Dans un "guide pour la Vème conférence ministérielle de l'OMC", l'Ong appelle principalement les 146 à opposer un non clair et net: - au "commerce forcé", en rejetant la plainte américaine contre le dispositif européen relatif aux organismes génétiquement modifiés, en dénonçant cette tentative "d'imposer les aliments transgéniques au reste de la planète", et en ratifiant promptement le Protocole de Carthagène sur la biosécurité; - au lancement des négociations sur les nouveaux sujets dits de « Singapour » (investissement, concurrence, transparence des marchés publics et facilitation des échanges), à tout le moins "tant que les règles commerciales n'auront pas été réorientées vers le développement durable" et tant que les pays en développement n'en voudront pas. En outre, fait valoir Greenpeace, l'OMC, qui a déjà "un programme surchargé", n'est "pas le lieu où de telles négociations peuvent être menées de façon équilibrée, compte tenu de "sa préférence pour la libéralisation et la protection des intérêts industriels et des droits des investisseurs par rapport aux priorités de développement". Invoquant également ce "biais évident de l'OMC en faveur de la libéralisation du commerce au détriment d'autres objectifs politiques légitimes", Greenpeace dit aussi espérer que les discussions sur les relations entre les règles commerciales et les accords environnementaux multilatéraux (AEM) seront renvoyées à une "instance neutre, de préférence l'ONU, qui est mieux placée pour traiter de façon équilibrée les trois piliers du développement durable". Si l'OMC décide, comme elle l'a évoqué à Doha, d'élargir la portée des négociations en ce sens, "le risque de subordonner ainsi les accords environnementaux multilatéraux aux règles du commerce est important", insiste-t-elle encore.

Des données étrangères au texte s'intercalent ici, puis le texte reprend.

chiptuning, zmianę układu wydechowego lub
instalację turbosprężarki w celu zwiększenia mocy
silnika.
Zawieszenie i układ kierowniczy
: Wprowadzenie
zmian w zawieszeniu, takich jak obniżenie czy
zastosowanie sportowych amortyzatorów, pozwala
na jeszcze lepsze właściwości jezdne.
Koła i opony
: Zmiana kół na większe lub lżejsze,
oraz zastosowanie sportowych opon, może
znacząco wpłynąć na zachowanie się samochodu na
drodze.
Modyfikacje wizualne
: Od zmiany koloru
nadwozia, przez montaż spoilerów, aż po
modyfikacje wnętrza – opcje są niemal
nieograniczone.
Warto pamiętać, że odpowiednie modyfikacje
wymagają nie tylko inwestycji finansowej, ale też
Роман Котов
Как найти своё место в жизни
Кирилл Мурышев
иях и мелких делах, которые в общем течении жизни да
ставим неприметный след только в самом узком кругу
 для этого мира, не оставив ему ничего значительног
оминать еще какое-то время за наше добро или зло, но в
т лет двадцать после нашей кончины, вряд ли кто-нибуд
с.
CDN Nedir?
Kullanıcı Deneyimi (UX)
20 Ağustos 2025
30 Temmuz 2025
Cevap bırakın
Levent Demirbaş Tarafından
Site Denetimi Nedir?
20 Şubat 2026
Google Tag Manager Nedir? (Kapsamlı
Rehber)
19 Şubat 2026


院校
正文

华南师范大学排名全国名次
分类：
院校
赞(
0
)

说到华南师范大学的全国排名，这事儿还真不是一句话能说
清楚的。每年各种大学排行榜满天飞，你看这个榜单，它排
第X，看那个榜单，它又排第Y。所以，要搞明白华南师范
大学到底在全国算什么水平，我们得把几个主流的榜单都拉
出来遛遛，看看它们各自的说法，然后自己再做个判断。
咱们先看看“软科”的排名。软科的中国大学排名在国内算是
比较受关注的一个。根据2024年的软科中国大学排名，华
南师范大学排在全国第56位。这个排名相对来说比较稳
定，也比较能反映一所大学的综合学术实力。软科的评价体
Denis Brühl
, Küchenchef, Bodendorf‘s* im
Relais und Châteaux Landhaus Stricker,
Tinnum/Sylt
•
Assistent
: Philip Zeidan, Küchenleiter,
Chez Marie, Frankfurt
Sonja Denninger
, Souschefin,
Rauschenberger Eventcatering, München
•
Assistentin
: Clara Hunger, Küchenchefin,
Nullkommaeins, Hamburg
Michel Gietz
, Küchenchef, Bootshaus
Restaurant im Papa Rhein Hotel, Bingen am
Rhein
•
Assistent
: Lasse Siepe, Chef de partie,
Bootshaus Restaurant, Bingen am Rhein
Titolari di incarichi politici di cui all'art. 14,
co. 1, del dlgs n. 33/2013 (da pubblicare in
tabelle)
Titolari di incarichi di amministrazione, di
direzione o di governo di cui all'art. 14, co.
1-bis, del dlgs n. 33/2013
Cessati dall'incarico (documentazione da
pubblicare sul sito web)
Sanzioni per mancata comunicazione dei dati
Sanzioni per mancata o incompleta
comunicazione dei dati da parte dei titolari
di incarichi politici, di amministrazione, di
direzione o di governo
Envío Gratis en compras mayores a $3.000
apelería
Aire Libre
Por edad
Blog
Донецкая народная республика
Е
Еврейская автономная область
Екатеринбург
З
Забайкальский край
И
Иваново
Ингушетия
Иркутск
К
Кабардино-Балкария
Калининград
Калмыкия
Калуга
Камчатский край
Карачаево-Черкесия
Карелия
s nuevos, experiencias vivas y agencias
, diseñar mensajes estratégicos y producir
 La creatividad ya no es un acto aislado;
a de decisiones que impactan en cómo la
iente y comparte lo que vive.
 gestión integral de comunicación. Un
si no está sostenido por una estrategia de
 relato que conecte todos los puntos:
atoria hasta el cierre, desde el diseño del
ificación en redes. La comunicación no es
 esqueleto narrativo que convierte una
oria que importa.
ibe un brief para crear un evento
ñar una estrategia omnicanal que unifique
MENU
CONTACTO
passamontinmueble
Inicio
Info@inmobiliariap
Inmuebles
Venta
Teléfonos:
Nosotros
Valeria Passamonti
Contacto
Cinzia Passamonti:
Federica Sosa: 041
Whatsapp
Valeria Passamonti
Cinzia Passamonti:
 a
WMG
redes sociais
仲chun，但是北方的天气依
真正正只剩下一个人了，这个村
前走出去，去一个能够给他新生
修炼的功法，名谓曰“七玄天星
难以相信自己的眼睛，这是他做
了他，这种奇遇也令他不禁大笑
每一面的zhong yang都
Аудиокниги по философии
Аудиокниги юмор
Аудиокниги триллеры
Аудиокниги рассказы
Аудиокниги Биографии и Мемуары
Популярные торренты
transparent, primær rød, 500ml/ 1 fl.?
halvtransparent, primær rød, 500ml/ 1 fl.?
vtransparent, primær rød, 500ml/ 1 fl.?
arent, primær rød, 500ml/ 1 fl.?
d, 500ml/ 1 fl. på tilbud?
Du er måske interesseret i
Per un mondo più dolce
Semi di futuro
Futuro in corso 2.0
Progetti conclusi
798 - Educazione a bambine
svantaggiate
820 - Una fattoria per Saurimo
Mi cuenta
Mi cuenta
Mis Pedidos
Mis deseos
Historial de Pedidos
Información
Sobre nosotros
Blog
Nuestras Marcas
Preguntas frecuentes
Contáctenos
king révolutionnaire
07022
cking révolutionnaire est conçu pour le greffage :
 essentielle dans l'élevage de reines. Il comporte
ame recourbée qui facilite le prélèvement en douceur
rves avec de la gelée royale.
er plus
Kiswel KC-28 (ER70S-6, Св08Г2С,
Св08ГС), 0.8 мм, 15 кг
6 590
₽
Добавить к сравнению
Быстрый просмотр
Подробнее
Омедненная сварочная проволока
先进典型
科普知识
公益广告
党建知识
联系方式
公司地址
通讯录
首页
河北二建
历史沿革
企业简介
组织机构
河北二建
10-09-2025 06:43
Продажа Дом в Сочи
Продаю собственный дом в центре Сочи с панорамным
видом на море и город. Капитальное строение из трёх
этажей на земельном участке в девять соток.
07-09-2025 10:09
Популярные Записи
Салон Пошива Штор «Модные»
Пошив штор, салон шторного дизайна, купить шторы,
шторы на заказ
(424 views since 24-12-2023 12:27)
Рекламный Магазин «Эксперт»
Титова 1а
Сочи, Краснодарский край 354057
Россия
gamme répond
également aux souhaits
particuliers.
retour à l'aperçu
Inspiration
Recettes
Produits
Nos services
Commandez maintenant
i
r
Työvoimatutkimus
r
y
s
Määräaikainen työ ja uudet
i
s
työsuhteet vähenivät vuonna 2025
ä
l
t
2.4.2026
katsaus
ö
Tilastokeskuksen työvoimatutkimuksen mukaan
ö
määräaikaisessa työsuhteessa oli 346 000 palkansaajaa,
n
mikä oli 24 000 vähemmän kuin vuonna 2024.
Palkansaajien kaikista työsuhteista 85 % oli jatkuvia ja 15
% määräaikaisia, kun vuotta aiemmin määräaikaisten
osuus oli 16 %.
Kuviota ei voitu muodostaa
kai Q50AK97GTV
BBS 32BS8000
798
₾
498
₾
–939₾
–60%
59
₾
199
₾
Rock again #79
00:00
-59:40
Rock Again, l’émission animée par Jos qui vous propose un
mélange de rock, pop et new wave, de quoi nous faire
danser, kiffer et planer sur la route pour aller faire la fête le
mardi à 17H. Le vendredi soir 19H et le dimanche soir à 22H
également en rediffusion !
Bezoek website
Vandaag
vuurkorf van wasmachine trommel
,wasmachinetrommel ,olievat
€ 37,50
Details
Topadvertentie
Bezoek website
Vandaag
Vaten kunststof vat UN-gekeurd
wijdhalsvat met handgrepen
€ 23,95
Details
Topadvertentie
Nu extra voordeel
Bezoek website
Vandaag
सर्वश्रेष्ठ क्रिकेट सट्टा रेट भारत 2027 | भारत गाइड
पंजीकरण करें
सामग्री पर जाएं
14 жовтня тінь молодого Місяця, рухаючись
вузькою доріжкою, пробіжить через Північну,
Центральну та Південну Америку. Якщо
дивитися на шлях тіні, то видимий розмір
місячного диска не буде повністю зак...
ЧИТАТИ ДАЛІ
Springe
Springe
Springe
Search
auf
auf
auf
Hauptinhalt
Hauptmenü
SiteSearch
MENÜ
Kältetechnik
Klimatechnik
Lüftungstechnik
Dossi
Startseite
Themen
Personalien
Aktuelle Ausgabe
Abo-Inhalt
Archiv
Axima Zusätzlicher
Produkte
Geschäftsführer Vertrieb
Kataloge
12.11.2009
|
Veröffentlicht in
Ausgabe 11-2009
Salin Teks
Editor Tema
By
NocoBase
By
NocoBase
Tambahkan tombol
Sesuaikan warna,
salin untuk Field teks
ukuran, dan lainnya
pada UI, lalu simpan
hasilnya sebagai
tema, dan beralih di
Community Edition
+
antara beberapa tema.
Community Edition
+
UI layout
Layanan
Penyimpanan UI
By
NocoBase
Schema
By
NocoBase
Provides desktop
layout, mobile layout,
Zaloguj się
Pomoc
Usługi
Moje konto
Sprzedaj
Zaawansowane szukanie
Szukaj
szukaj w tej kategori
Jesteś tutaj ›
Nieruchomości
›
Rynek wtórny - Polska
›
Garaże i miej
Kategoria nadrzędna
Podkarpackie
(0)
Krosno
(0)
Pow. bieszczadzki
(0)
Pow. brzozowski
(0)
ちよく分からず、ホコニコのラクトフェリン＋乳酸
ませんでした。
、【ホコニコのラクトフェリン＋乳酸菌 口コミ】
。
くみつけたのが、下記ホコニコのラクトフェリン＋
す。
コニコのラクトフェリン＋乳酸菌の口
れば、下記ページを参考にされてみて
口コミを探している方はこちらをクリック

Sur d'autres chapitres parmi les plus sensibles de l'Agenda de développement de Doha, Greenpeace recommande: - une réorientation des règles agricoles multilatérales vers la satisfaction du droit à la souveraineté alimentaire et l'augmentation des droits et des moyens de subsistance des communautés locales; - un moratoire complet sur les négociations de l'AGCS (services), accord qui doit être soumis à "un examen indépendant et une étude de son impact sur le développement durable", sous peine de retrouver les pays membres de l'OMC "coincés dans un modèle irréversible de libéralisation qui pourrait se révéler désastreux pour les pays en développement et les pays les moins avancés". Greenpeace s'inquiète enfin de quelques ambiguïtés et omissions. En particulier, l'examen programmé de la relation conflictuelle entre l'accord sur les aspects des droits de propriété intellectuelle liés au commerce (Adpic), qui "soutient la privatisation complète des ressources génétiques par le biais des brevets", et les droits et obligations acquis précédemment dans le cadre de la Convention sur la biodiversité, dont l'objectif est la conservation de la diversité biologique, l'utilisation durable de ses éléments et le partage juste et équitable des bénéfices découlant de l'utilisation de ces ressources. Greenpeace trouve inquiétant que l'OMC n'ait pas déjà stipulé à Doha que la valeur juridique de ce dernier devrait primer sur la protection des brevets.